Facebook, Friendship, and the Social Graph

According to Cory Doctorow, Facebook is no paragon of virtue, but there’s no need to worry about it achieving critical mass and threatening the web itself as a platform. His reasoning is based on a central component of Facebook, and of every other social network: the friends list.

It’s socially awkward to refuse to add someone to your friends list — but removing someone from your friend-list is practically a declaration of war. The least-awkward way to get back to a friends list with nothing but friends on it is to reboot: create a new identity on a new system and send out some invites (of course, chances are at least one of those invites will go to someone who’ll groan and wonder why we’re dumb enough to think that we’re pals).

That reminded me of the problem statement in Brad Fitz’s Thoughts on the Social Graph.

What I mean by “social graph” is a the global mapping of everybody and how they’re related… Unfortunately, there doesn’t exist a single social graph (or even multiple which interoperate) that’s comprehensive and decentralized. Rather, there exists hundreds of disperse social graphs, most of dubious quality and many of them walled gardens.

If you want to be able to reboot in the way that Cory describes, this is less of a problem than a blessing, less a bug than a feature, providing as it does a set of refuges from friendship requests. While those working on the social graph problem will see the need for such refuges, and will define the tools to build them, I’m not sure that J. Random Networker wants to learn how to wield such tools.

• **REQUIRED WORK**:
1. Quote the piece on Facebook and the social graph word for word, starting with "According to Cory" and going on through "the Social Graph.".
2. Continue the piece on Facebook and the social graph past its final sentence.

Extracted data entries:

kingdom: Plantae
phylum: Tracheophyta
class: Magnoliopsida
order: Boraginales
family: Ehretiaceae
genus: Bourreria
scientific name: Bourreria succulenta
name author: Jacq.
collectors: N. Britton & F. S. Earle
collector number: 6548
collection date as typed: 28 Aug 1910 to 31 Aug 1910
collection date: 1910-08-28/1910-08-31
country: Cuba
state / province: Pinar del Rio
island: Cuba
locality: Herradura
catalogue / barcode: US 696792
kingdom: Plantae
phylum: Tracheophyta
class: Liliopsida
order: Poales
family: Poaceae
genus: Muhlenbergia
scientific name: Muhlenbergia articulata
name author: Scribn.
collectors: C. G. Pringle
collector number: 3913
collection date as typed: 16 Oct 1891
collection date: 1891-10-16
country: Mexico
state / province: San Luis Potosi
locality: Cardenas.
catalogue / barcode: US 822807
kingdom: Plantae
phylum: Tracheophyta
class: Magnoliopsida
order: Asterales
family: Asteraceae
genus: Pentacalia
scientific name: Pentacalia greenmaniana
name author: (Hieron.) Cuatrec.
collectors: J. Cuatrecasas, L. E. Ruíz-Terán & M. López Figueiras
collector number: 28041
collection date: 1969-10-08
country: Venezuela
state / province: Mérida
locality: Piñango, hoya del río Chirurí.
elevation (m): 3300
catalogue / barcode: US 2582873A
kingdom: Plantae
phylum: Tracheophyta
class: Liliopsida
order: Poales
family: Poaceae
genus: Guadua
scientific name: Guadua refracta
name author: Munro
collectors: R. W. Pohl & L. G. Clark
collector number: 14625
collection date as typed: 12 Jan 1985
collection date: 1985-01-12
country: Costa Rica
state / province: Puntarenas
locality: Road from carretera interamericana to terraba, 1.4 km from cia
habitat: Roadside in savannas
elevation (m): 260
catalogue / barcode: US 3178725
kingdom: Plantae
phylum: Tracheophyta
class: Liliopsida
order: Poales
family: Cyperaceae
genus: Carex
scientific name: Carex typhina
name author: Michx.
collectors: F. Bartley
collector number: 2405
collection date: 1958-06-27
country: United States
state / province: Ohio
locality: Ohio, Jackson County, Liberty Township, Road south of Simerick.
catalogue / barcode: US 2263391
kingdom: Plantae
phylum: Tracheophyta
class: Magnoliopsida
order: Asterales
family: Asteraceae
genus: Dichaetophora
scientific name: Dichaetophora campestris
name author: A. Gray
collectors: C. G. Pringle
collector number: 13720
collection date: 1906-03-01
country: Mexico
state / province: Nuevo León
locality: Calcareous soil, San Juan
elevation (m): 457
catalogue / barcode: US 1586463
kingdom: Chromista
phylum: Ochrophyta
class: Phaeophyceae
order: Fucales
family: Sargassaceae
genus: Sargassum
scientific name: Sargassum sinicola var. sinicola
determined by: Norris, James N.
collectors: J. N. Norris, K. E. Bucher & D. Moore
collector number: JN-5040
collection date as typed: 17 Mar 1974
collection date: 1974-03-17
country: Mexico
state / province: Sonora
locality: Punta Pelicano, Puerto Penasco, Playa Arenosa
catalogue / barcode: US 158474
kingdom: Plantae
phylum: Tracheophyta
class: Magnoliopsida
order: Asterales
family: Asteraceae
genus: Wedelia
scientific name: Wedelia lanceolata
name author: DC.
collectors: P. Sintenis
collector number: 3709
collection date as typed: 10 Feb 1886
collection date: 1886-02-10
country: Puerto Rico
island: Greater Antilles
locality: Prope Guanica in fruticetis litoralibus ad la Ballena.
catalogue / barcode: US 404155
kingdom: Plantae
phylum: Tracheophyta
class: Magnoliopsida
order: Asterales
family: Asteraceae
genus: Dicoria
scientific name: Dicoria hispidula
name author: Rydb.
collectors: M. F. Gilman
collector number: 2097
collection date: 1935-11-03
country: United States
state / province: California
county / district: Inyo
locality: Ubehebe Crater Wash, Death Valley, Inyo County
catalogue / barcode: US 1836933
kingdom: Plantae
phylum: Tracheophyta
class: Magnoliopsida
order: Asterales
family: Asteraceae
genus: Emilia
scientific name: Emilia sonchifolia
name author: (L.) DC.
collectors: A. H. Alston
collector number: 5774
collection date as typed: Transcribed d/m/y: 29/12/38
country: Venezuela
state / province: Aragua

• **WRITTEN RESPONSES**:
1.
According to Cory Doctorow, Facebook is no paragon of virtue, but there’s no need to worry about it achieving critical mass and threatening the web itself as a platform. His reasoning is based on a central component of Facebook, and of every other social network: the friends list.

It’s socially awkward to refuse to add someone to your friends list — but removing someone from your friend-list is practically a declaration of war. The least-awkward way to get back to a friends list with nothing but friends on it is to reboot: create a new identity on a new system and send out some invites (of course, chances are at least one of those invites will go to someone who’ll groan and wonder why we’re dumb enough to think that we’re pals).

That reminded me of the problem statement in Brad Fitz’s Thoughts on the Social Graph.

2.
Email is Social!

Stop the presses at the NY Times! Or at least read the rather good post by Saul Hansell at the NYT’s BITS blog.

Google and Yahoo have come up with new and very similar plans to respond to the challenge from MySpace and Facebook: They hope to turn their e-mail systems and personalized home page services (iGoogle and MyYahoo) into social networks.

Web-based e-mail systems already contain much of what Facebook calls the social graph — the connections between people.

Let’s talk about Yahoo first. Fred Wilson estimates that Yahoo Mail, with 250 million users, is the largest social graph on the planet. But Yahoo’s plans to use this graph make Michael Arrington sad.

Yahoo’s Brad Garlinghouse is talking about creating yet-another-social-network around Yahoo mail… He says the project is called “Inbox 2.0″ internally… It makes me sad because it is absurd for Yahoo to keep launching new social networking products, almost monthly, without what appears to be any sort of high level strategic vision…

I mean, I follow these products for a living, and I can’t keep their strategies straight. Or even figure out if there is a strategy. If Inbox 2.0 is part of Yahoo’s big vision for the future, then tell us more than the bits about the news feed and profile pages. Tell us how it can change the entire company, as OpenSocial appears poised to do with Google.

I have to agree with Michael that a more coherent message is coming from Google. Recognizing Gmail as a social graph fits very well into OpenSocial. For much the same reason, I disagree with Saul when he opens his post with the advice that we ignore OpenSocial.

Other remarks from “usual suspect” blogs include: it’s about time that Yahoo and Google unlocked the social potential of their email user bases; what’s really at issue here are two concepts that Hansell… didn’t name explicitly… RSS and Attention Data; it would make more sense to focus on start pages than on email.

Then there are many good contributions to the conversation in the comments to Saul’s post, and to the other posts referenced above… But this post has gone on long enough already.

Social Graph: Words and Pictures

Among those who dislike the term social graph is Josh Catone (at RWW). Among those who seem to like the term is Brad Fitzpatrick.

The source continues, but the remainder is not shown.